• **WHAT YOU ARE ASKED TO DO**: Needed from the data below: every line from the one with "20 In the epoch" up to and including the one with "21 OEA I:346.", repeated exactly and with nothing else.

• **DATA LISTING**:
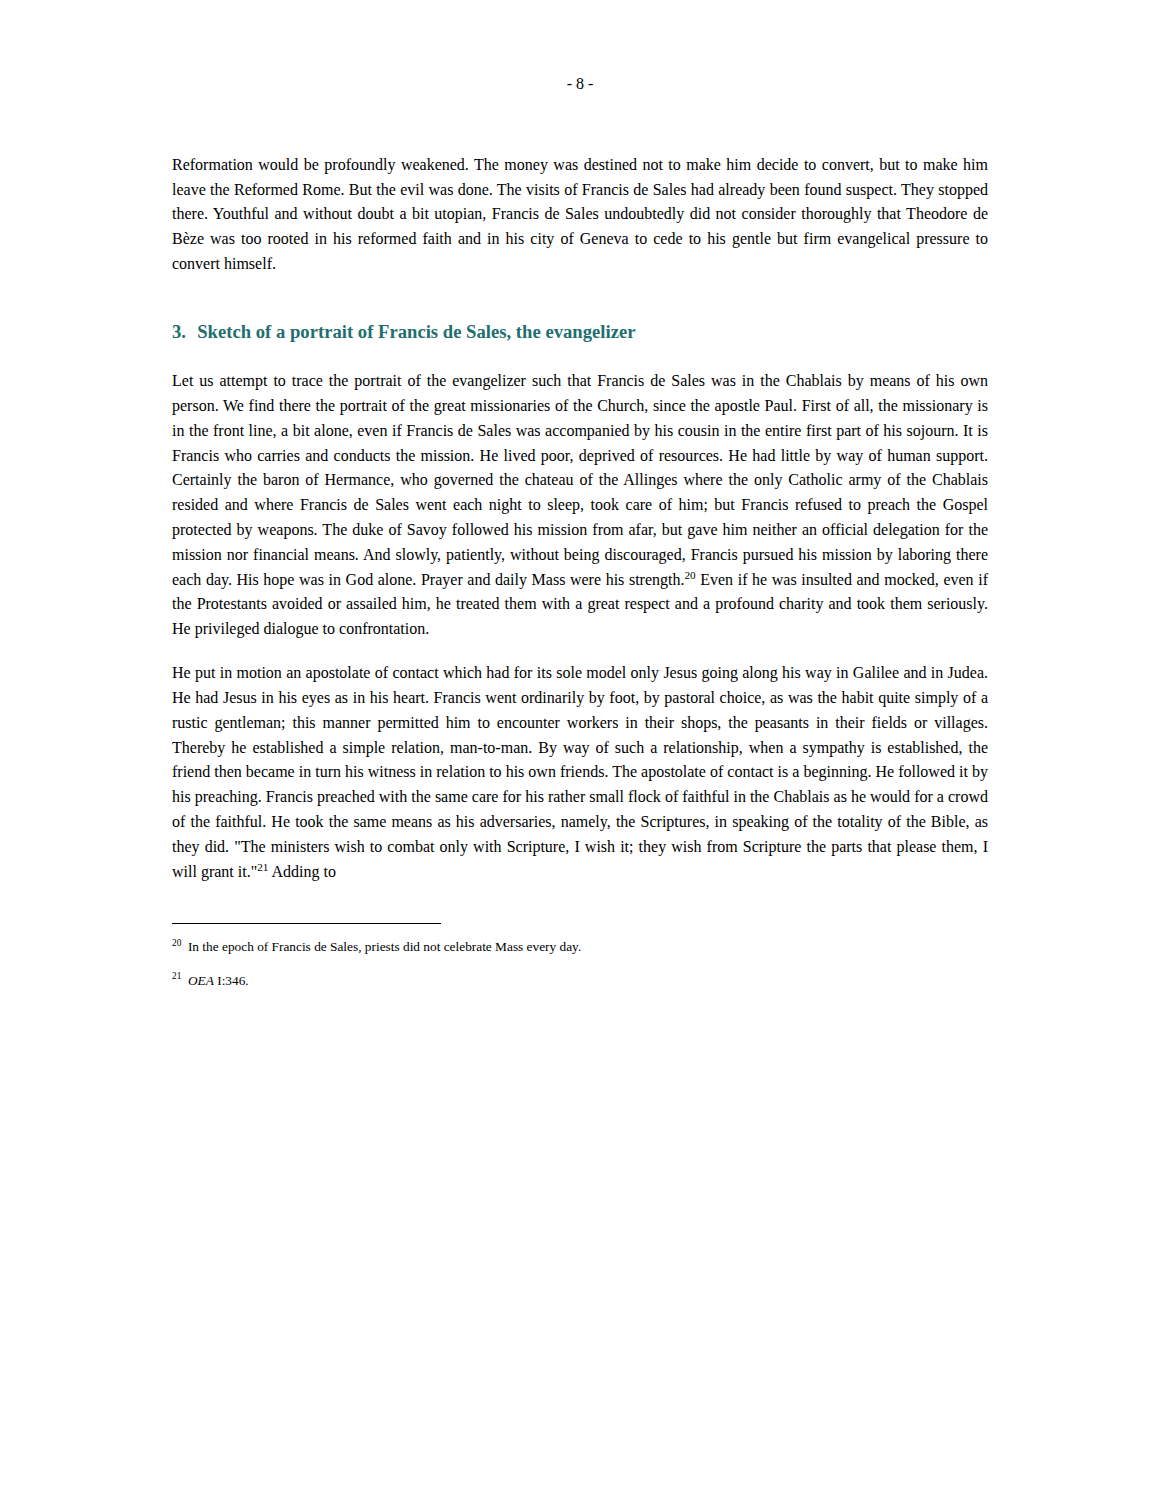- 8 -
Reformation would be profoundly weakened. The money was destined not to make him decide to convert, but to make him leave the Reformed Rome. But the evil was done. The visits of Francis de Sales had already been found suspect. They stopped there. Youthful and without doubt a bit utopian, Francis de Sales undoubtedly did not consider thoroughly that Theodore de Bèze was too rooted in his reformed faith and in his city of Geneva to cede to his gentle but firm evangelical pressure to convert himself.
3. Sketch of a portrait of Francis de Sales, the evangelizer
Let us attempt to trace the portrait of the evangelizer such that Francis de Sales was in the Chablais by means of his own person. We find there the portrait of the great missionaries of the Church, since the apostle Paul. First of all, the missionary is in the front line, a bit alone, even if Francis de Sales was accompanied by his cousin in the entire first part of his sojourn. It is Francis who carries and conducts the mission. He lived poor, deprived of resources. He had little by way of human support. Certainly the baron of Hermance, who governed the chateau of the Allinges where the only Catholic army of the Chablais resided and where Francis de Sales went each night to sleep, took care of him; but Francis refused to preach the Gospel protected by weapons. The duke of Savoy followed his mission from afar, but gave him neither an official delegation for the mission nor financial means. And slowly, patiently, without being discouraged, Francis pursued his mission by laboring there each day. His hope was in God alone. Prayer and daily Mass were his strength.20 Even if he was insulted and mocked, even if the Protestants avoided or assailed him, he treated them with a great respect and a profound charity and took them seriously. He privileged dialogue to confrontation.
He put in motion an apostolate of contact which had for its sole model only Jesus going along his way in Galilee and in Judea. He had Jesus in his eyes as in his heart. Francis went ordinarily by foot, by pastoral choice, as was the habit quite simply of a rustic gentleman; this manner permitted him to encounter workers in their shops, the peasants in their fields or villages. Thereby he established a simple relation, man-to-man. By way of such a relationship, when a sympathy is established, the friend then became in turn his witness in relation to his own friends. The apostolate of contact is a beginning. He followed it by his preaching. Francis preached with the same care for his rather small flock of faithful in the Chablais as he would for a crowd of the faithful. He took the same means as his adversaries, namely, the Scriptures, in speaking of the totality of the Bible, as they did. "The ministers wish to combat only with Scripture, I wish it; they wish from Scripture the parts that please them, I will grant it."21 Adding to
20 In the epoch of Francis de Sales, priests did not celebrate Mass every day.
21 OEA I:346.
* * *
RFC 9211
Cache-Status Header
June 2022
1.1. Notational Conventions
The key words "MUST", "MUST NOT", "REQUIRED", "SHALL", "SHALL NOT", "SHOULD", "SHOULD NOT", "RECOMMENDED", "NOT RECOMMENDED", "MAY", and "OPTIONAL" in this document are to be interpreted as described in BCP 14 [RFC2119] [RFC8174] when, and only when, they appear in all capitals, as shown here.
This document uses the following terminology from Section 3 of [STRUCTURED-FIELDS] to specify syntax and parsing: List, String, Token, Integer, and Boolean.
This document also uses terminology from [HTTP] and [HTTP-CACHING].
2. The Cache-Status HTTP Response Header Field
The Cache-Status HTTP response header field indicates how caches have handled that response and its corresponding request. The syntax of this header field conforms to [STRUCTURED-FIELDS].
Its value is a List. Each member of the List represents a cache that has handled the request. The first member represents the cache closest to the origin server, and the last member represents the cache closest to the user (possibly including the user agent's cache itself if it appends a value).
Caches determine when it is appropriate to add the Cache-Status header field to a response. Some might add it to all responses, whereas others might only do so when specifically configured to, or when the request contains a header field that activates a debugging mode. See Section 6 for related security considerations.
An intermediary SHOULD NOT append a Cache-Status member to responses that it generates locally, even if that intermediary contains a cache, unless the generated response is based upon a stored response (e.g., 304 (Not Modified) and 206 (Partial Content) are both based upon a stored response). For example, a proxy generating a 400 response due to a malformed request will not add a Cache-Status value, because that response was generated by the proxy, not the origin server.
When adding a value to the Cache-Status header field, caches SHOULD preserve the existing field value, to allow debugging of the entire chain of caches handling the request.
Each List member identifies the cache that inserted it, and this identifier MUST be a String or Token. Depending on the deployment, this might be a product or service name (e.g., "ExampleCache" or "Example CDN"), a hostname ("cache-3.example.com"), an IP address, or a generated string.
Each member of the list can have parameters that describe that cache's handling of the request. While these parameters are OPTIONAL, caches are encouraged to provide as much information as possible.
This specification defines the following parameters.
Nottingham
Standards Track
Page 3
...
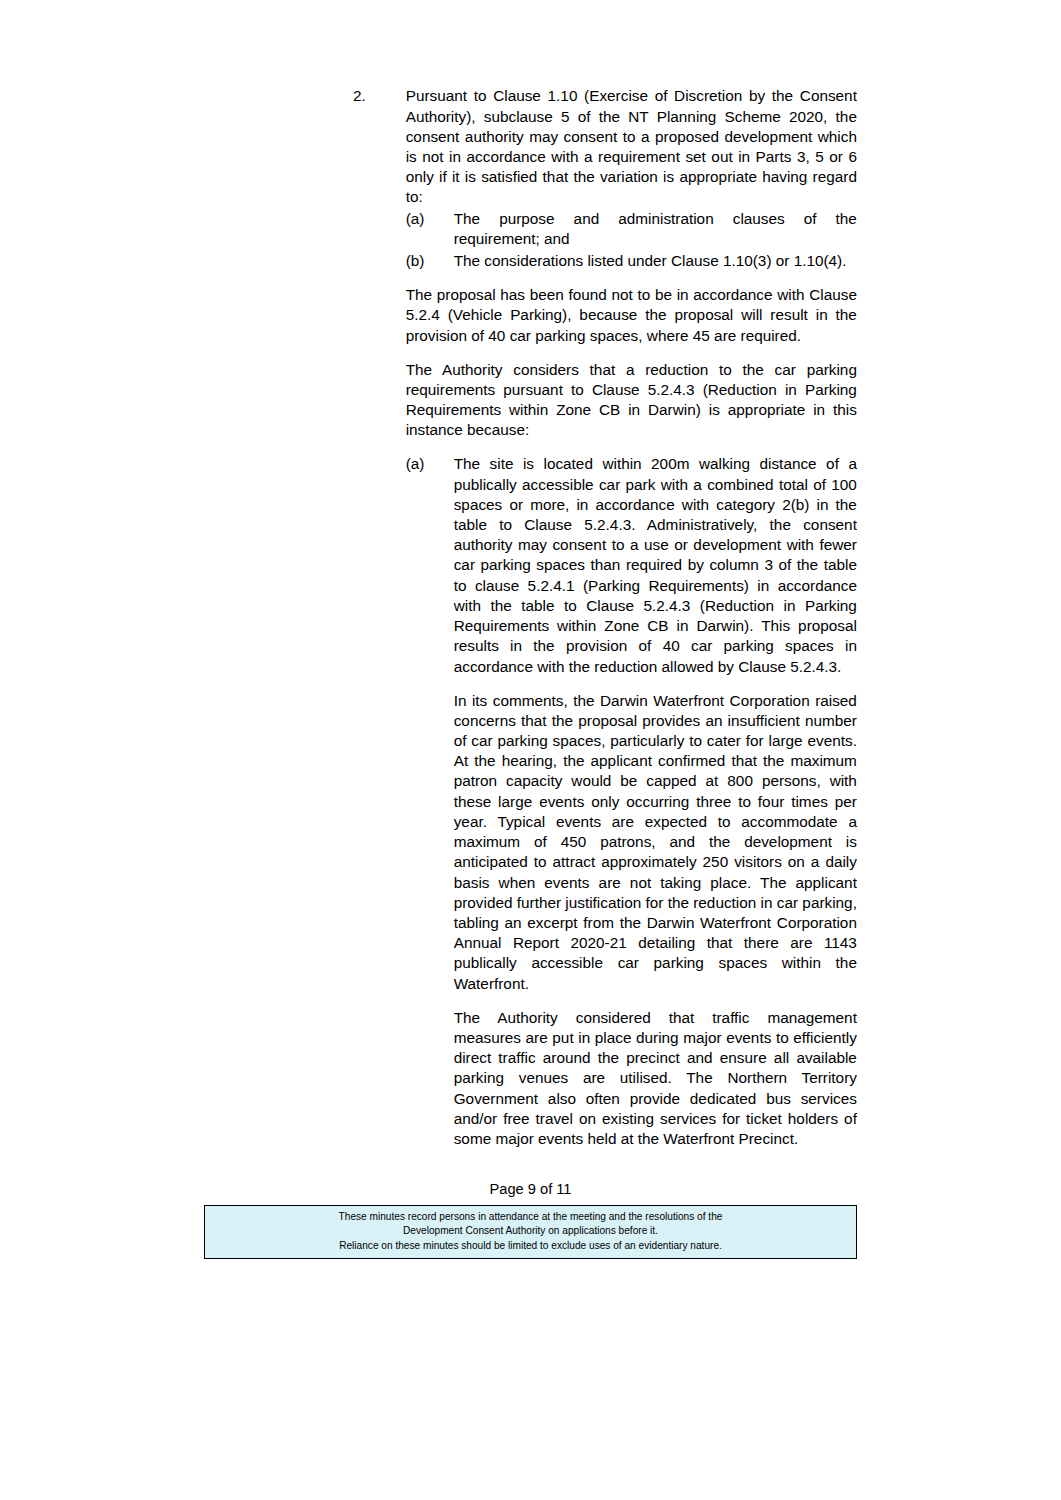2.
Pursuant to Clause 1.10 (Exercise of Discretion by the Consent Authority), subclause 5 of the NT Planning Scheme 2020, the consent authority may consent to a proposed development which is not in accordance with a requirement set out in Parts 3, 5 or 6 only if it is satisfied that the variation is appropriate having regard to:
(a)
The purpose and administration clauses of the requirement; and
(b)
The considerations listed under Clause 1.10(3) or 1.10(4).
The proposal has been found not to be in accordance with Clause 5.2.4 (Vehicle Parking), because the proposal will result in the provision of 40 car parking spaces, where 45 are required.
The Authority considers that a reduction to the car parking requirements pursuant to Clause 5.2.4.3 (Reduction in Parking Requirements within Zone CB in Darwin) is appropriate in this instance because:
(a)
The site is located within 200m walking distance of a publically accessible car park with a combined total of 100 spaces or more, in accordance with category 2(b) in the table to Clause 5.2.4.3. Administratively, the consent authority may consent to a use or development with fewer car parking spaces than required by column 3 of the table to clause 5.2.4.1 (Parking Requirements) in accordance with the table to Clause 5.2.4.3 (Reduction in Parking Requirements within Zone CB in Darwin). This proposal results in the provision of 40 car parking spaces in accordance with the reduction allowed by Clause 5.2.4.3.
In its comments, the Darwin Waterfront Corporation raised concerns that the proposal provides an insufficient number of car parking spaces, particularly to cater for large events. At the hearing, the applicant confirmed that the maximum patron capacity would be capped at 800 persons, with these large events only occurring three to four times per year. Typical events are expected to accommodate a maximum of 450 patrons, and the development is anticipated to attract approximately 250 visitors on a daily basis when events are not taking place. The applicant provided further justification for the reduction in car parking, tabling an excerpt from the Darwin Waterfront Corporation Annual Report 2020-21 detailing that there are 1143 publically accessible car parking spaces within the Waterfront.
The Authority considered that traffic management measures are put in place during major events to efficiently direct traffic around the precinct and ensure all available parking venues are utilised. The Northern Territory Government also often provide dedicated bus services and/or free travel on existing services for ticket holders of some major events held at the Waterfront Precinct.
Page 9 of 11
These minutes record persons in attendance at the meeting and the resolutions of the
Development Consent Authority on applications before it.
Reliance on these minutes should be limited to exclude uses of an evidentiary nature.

• **RESULT**:
20 In the epoch of Francis de Sales, priests did not celebrate Mass every day.
21 OEA I:346.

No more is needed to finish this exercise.